The slaves removed the plates and produced others. There was the roast beef with its ruffle of yellow fat, and Yorkshire pudding baked in the shape of a tight bun.
‘Everything in order, Judge?’ asked Mr Effans, who had not yet received recognition for his favours.
‘Everything. Why not?’ the Judge demanded, laughing.
In deference to an old hand, the head waiter smiled and withdrew.
Eadie was again bent on disapproval. ‘Now that is a woman I can’t take to.’
After advancing some way into the dining room, the object of her aversion had seated herself on the opposite side. If she was aware of the disapproval Mrs Judge Twyborn was aiming at her, she gave no indication of it.
The two women sat not exactly looking at each other.
‘Who?’ asked the Judge, glancing out like some noble beast interrupted in his grazing.
‘Marcia Lushington,’ Eadie hissed.
‘She didn’t go back with Greg,’ their son remarked, to take an interest in a world which was shortly to include himself.
Eadie said, ‘I think they suit themselves. But stay together for convenience.

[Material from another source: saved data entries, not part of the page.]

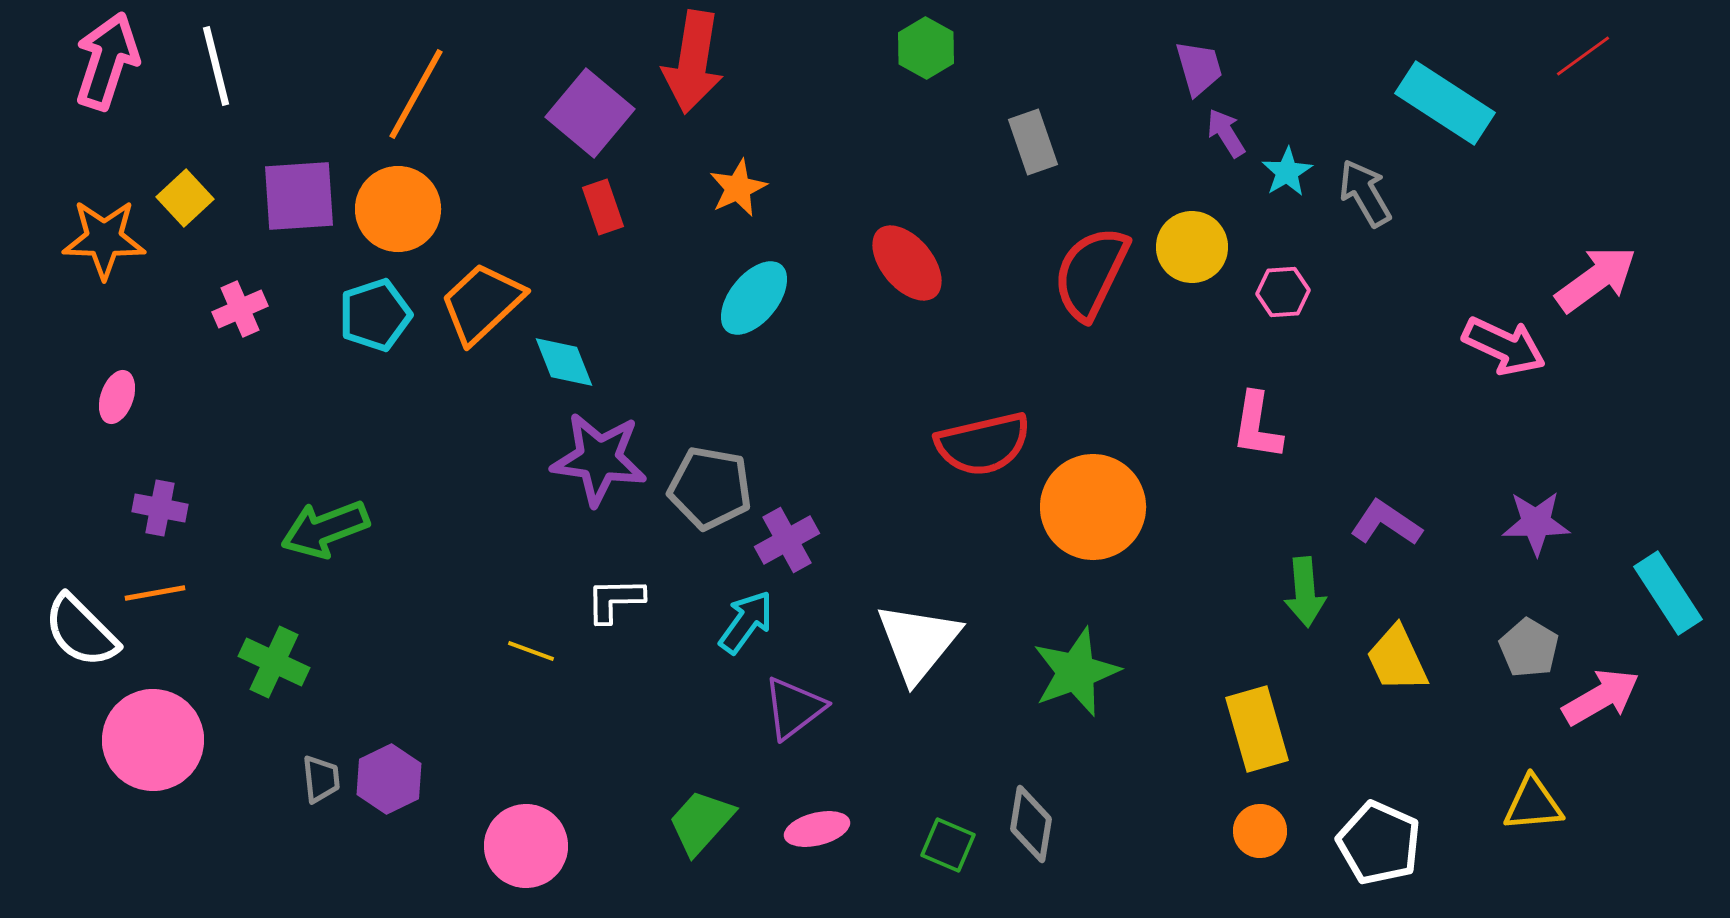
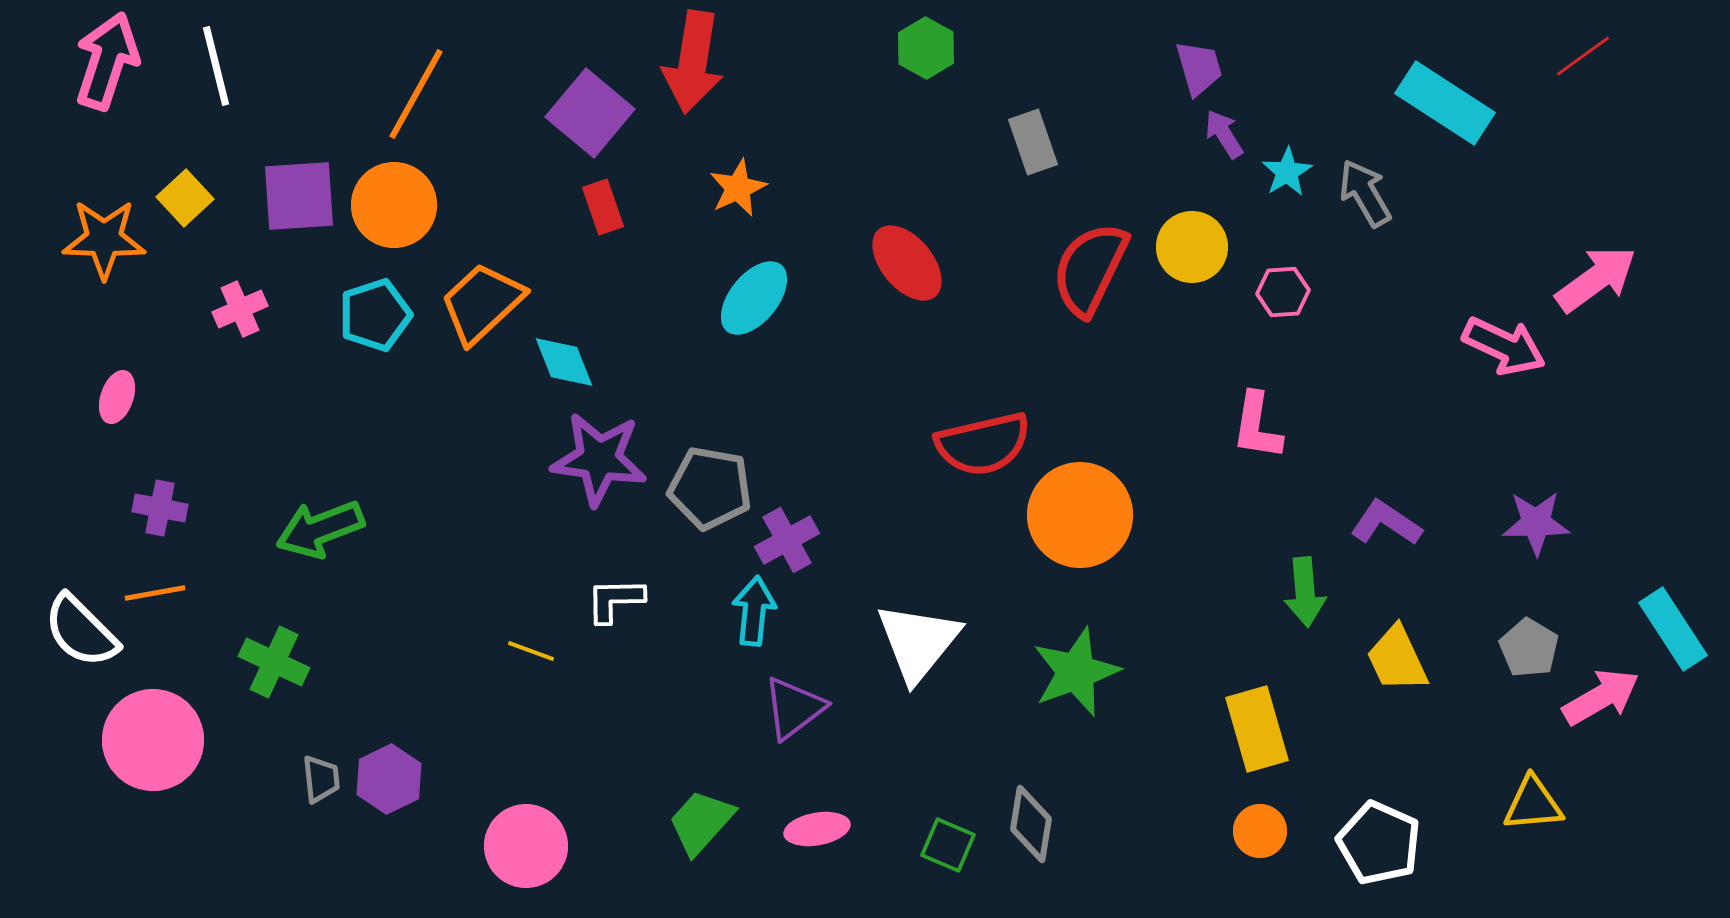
purple arrow at (1226, 133): moved 2 px left, 1 px down
orange circle at (398, 209): moved 4 px left, 4 px up
red semicircle at (1091, 273): moved 1 px left, 4 px up
orange circle at (1093, 507): moved 13 px left, 8 px down
green arrow at (325, 529): moved 5 px left
cyan rectangle at (1668, 593): moved 5 px right, 36 px down
cyan arrow at (746, 622): moved 8 px right, 11 px up; rotated 30 degrees counterclockwise
pink ellipse at (817, 829): rotated 4 degrees clockwise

I suppose we shouldn’t hold it against them.’ She petered out in a racketty cough.
The Judge was slopping around in the shallows of gravied pumpkin and beans.
Mrs Lushington blew two streams of smoke down her nostrils, which must have irritated Mrs Twyborn almost beyond control, for she ground out her cigarette, not in the ashtray provided, but in her practically untouched beef.
The Judge laid his knife and fork together in the puddles of gravy, the sludge of greens, as humbly as he might have in any railway refreshment- or country tea-room while on circuit.
From admiring his father’s velvet muzzle, Eddie fell to observing Mrs Lushington.
Her dress proclaimed her a rich dowdy, or fashionable slattern. If the monkey fur straggling down from a Venetian tricorne gave her head the look of a hanging basket in a fernery, the suit she wore was buttoned and belted in a loosely regimental style, an effect contradicted in turn by several ropes of pearls which she slung about while studying the menu.
Marcia reminded Eddie somewhat of a raw scallop, or heap of them, the smudged, ivory flesh, the lips of a pale coral. Undaunted by her surroundings, her tongue suddenly flickered out and drew in a straggle of monkey fur, which she sucked for a second or two before rejecting. As she continued studying the menu, torturing the enormous pearls, glancing up from time to time at nobody and everybody, the faintly coral lips worked against her teeth, as though she had already eaten, and was trying to free them from fragments of something unpleasant.
Eadie couldn’t bear her apple pie. ‘I don’t know why you insisted, darling, when you know I don’t care for sweets.’
The Judge, who enjoyed his pud, was masticating gently, and ignoring.